Орест Самсонович скривился – ему было известно, что именно подразумевал полковник под «дозволенными средствами». Брюхатов явно желал выслужиться и сделать стремительную карьеру, поэтому средствами не брезговал. И что хуже всего, не был ни дураком, ни моралистом. А сочетание изворотливого ума и полного отсутствия этических принципов делало его человеком страшным. Но Бергамотов знал, что полковнику он нужен, как, впрочем, и полковник ему, – и этот странный симбиоз, несмотря на обоюдное неприятие, длился уже третий год, с момента возращения Ореста Самсоновича в столицу.
– Не думаю! – повторил сыщик. – Верю, что заставите. Вы любого разговорить сумеете, даже камень. Только не сомневаюсь и в том, что захваченные вами легаты Васьки Пороха элементарно не в курсе, куда направился их босс. А применяя ваши так называемые дозволенные средства, вы сами же подтолкнете их к лжесвидетельству, схватитесь за ложную нить, которая заведет вас в тупик, и в итоге потеряете драгоценное время. А Профессор получит возможность осуществить то, что задумал!
По мере его монолога лицо полковника Брюхатова сделалось сначала красным, потом пурпурным, затем, наконец, фиолетовым.
– Хватит, Бергамотов, стращать меня вашим Профессором! Все это бредни, меньше мистера Конан Дойля читать надо! Нет и быть не может у нас в столице никакого суперпреступника, гения криминального мира! Все это ваша попытка привлечь к себе внимание газетенок. Не даром же ошивался около вас этот скользкий тип, Прохор Курицын. Куда он, кстати, делся?
– Видимо, скрылся! – учтиво заметил сыщик, и полковник фыркнул. Тут к нему подошел один из подчиненных и протянул листок, изучив который Брюхатов воскликнул:
– Ага, отлично! Вот это я понимаю, настоящая оперативная полицейская работа! Не то что в нелепых рассказах господина Державина-Клеопатрова.
И, ничего не говоря Оресту Бергамотову, быстрым шагом двинулся к одной из полицейских пролеток.

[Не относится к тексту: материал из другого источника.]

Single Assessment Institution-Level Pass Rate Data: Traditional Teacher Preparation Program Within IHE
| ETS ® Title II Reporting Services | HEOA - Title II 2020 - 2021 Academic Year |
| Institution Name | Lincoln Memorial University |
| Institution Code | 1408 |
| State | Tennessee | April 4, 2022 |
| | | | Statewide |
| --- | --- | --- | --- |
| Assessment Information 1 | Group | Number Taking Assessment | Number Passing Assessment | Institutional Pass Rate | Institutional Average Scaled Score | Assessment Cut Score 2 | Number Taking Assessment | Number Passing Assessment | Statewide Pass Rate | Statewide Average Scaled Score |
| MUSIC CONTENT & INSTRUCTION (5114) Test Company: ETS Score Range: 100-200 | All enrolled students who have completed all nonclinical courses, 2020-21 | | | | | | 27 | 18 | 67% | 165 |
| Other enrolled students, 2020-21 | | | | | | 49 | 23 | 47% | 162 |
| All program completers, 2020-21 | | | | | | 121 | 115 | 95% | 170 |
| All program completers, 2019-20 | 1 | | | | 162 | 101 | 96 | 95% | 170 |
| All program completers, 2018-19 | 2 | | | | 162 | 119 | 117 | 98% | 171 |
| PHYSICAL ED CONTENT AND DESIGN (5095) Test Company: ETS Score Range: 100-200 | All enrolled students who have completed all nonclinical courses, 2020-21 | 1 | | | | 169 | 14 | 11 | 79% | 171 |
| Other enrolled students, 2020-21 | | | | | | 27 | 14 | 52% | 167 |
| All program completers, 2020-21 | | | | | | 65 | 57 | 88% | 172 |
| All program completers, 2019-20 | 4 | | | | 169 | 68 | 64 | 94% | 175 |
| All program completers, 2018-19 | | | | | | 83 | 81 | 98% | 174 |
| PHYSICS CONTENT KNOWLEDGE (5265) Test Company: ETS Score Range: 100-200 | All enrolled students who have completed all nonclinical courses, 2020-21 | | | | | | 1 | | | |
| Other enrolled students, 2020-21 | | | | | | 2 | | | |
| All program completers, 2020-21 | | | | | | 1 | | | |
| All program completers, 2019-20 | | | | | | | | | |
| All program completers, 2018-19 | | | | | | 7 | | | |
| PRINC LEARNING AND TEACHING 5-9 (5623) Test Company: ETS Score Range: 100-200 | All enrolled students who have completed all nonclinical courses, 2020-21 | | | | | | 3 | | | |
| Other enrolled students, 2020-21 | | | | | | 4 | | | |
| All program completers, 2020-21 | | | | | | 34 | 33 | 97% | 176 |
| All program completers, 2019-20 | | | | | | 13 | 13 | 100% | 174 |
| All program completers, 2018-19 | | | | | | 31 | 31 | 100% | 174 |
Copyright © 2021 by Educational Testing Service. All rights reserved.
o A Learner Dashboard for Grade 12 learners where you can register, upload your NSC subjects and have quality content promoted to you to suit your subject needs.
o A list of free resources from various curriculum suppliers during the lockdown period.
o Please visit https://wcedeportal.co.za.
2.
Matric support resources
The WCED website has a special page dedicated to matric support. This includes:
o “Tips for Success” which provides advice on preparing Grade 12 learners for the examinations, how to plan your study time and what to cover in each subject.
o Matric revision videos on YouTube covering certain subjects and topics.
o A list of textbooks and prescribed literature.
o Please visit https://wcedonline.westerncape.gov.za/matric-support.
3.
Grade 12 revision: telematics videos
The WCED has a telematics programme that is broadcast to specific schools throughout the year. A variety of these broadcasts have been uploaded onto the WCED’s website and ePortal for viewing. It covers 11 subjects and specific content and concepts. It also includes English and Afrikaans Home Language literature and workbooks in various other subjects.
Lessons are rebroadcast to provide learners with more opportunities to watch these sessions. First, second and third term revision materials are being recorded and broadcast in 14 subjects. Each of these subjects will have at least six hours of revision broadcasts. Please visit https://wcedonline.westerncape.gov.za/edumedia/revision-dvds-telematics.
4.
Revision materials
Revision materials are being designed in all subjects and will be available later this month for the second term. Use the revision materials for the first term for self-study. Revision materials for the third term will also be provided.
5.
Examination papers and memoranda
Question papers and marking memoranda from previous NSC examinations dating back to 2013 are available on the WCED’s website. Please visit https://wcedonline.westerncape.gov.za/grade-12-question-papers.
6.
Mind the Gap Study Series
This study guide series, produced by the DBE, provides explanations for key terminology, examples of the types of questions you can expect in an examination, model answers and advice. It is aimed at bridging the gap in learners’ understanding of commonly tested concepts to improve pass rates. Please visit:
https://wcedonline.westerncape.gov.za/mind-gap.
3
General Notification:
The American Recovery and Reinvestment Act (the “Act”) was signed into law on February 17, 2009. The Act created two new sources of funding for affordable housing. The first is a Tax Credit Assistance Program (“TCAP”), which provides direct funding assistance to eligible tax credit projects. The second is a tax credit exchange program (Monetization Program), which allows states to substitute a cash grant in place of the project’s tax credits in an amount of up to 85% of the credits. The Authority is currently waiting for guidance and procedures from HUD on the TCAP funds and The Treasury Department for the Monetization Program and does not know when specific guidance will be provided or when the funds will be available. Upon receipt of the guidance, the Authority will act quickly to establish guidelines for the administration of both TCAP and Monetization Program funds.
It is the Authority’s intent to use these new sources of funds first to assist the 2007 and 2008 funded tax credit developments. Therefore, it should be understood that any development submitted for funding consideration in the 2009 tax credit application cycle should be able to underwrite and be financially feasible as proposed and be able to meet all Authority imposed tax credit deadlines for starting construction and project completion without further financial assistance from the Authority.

– Зигфрид! – тихо произнес сыщик, и пес встрепенулся. Когда пролетка с находящимся в ней полковником тронулась в путь, Зигфрид затрусил за ней.
– Домой! – сказал Мэхпи, а Орест задумчиво ответил:
– Пожалуй, да! Надо отдать должное интуиции нашего полковника – операция, на которую возлагалось так много надежд, себя не оправдала. Значит, придется поразмыслить и проанализировать имеющиеся факты. Но хоть одно хорошо – теперь мы знаем имя нашего юного репортера. Прохор Курицын – имя и фамилия, которые прочат успех, не находишь, Мэхпи?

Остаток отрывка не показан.